ミッドウィンターで、出艇後、強風でレース延期のためにハーバーバックとなった際にトップマストが曲がっていたため、確認したところ、ボルト貫通部にて折れていたというものです。

トップマスト破損 

トップマストの下部のこのボルト部分は、老朽化・電蝕により折れることがあります。
以前にも軽風コンディションで出艇し、メインを引き込んだら、そのままトップマストが後ろに折れたというのを見たことがありますが、やはりこのボルト貫通部分でした。

ロアーマストへの接続のため、トップマストの素管の上にさらにアルミ素材で覆われている部分なので、中が確認しにくい部分でもあります。また、この部分は、開発後にスティフナーを入れるようにクラスルールが追加された部分でもあります。

最近は、スティフナーが入っていない艇を見かけることも少なくなりましたが、今一度、ご確認ください。スティフナーがなければ、そのまま折れて、セールへのダメージもあったことと思います。

尚、これを機にスパー類のリベット等をチェックされたそうですが、ウィスカーポールの真ん中あたりにあるアイのリベット?にクラックが入っていたとのことでした。

ウィスカーポール 

ウィスカーポールが折れるケースは、通常の使用の範囲では、ランニング帆走中に真ん中で折れる、ランニング帆走中に沈して真ん中で折れる、のパターンしか見たことがありません。
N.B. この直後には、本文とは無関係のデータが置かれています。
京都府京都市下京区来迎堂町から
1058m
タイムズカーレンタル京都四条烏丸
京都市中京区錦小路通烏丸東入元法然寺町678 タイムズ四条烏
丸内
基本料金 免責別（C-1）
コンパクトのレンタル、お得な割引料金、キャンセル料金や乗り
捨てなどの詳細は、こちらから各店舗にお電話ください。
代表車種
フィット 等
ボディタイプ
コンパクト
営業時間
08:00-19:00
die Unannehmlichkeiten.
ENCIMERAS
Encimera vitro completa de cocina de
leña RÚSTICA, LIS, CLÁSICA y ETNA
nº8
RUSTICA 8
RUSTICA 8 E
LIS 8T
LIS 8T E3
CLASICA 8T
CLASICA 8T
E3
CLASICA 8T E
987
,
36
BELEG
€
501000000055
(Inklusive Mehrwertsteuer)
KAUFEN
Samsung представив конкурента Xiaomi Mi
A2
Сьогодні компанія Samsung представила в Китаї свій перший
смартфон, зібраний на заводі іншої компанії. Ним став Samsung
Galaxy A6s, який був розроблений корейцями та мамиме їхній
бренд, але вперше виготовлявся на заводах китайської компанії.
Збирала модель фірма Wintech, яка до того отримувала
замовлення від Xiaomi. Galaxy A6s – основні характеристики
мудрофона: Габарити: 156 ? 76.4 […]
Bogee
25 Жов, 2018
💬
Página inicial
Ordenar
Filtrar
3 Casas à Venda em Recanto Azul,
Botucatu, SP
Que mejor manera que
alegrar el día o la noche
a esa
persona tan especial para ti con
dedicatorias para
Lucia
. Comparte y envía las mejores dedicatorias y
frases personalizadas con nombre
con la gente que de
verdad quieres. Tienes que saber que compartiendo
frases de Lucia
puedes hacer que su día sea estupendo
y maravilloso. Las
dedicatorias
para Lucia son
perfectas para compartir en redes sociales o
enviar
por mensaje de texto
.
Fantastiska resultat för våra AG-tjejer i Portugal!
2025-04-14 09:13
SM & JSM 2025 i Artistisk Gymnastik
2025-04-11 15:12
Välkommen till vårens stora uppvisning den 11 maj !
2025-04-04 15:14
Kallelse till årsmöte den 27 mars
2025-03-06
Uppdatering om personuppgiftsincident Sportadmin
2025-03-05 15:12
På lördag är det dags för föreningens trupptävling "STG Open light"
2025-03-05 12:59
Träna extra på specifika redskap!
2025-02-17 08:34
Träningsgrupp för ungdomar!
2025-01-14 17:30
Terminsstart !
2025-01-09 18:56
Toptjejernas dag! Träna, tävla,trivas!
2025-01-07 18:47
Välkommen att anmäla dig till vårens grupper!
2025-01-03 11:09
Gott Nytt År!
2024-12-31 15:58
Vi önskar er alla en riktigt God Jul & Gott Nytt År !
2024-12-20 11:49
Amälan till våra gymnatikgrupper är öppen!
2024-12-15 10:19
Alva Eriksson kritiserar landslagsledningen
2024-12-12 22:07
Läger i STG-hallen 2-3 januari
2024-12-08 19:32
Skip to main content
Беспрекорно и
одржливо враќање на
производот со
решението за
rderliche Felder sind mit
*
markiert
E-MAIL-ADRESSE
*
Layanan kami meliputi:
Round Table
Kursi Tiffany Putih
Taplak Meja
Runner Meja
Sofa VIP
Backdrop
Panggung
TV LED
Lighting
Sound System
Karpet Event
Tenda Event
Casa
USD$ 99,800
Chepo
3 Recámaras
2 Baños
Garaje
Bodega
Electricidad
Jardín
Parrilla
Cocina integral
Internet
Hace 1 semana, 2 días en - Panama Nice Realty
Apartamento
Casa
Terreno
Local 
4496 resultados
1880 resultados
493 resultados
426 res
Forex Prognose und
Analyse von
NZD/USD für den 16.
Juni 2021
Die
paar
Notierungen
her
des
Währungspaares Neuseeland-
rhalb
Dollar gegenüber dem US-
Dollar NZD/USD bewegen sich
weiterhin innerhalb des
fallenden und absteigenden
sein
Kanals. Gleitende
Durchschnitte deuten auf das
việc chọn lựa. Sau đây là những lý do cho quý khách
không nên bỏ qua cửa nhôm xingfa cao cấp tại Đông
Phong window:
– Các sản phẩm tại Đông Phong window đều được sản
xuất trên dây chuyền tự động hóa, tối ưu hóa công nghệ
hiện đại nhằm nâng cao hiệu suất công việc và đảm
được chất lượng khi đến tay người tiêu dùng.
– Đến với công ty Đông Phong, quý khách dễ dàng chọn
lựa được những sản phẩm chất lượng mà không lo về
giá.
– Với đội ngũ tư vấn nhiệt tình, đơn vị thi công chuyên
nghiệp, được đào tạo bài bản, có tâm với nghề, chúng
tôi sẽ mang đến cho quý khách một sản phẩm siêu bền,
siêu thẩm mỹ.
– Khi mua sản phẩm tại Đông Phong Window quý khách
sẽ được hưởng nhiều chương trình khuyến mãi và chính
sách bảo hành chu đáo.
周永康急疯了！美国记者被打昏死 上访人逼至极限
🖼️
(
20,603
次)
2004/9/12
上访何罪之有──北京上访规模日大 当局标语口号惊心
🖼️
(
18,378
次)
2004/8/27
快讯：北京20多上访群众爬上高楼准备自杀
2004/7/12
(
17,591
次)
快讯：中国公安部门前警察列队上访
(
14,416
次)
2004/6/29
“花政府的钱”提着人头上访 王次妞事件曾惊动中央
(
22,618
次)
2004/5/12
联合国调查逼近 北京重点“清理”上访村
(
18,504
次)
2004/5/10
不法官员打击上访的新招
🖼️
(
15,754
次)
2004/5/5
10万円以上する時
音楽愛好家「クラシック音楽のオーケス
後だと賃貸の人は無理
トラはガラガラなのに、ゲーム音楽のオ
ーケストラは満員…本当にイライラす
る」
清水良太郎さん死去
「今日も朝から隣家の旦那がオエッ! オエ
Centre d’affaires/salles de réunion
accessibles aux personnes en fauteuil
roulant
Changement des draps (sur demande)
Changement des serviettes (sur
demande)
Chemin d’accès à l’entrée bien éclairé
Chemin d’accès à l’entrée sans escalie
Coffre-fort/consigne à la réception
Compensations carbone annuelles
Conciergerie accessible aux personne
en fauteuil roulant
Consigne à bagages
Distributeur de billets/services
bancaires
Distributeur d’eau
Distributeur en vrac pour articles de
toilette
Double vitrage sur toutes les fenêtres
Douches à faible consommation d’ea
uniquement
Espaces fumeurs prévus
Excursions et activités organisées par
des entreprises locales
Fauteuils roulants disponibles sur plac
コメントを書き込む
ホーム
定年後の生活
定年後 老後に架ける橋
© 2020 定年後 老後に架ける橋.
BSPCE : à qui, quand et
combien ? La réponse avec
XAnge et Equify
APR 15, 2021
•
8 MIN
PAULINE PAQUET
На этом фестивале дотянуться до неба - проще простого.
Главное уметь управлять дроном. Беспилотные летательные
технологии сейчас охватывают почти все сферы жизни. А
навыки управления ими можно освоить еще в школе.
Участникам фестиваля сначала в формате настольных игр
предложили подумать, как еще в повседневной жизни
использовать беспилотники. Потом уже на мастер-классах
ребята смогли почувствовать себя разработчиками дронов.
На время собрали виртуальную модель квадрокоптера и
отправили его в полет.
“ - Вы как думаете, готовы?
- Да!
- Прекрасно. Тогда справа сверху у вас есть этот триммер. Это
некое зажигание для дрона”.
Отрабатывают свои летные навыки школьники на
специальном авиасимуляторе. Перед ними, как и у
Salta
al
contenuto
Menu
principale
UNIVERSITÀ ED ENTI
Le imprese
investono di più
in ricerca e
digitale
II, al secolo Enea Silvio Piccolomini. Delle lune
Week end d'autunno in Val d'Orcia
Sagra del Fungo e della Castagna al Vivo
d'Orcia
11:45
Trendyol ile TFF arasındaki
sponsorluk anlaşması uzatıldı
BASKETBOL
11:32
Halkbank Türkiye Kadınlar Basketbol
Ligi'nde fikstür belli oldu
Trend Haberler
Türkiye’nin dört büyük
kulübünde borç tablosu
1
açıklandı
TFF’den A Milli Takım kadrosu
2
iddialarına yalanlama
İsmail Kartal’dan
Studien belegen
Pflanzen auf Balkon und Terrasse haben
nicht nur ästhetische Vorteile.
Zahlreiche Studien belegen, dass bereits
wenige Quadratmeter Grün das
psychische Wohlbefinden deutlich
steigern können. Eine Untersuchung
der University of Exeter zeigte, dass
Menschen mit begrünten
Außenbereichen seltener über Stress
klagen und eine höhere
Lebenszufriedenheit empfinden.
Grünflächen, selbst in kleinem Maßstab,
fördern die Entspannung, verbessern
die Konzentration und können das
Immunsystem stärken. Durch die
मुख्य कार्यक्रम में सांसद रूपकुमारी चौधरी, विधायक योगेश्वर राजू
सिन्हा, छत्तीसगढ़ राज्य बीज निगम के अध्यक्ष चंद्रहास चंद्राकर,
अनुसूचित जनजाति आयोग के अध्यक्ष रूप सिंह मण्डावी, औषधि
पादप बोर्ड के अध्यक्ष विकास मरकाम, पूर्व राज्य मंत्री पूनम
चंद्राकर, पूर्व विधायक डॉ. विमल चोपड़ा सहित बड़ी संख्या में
かなりな強風時では、相応のパワーがかかっているので生じることがあるのですが、ちょっと気になるのは、他のクラスのなんらかのアルミパイプを流用しない限り、ポールの中央部にリベットを打つことはないはずです。ポールの中心になんらかのリベットや穴を開けている状況があるとすると、電蝕の有無に関わらずに、強風コンディションでは折れるリスクがあると思います。

また、ウィスカーポールは、エンドフックを使用して、フックが曲がったという事例もあるようです。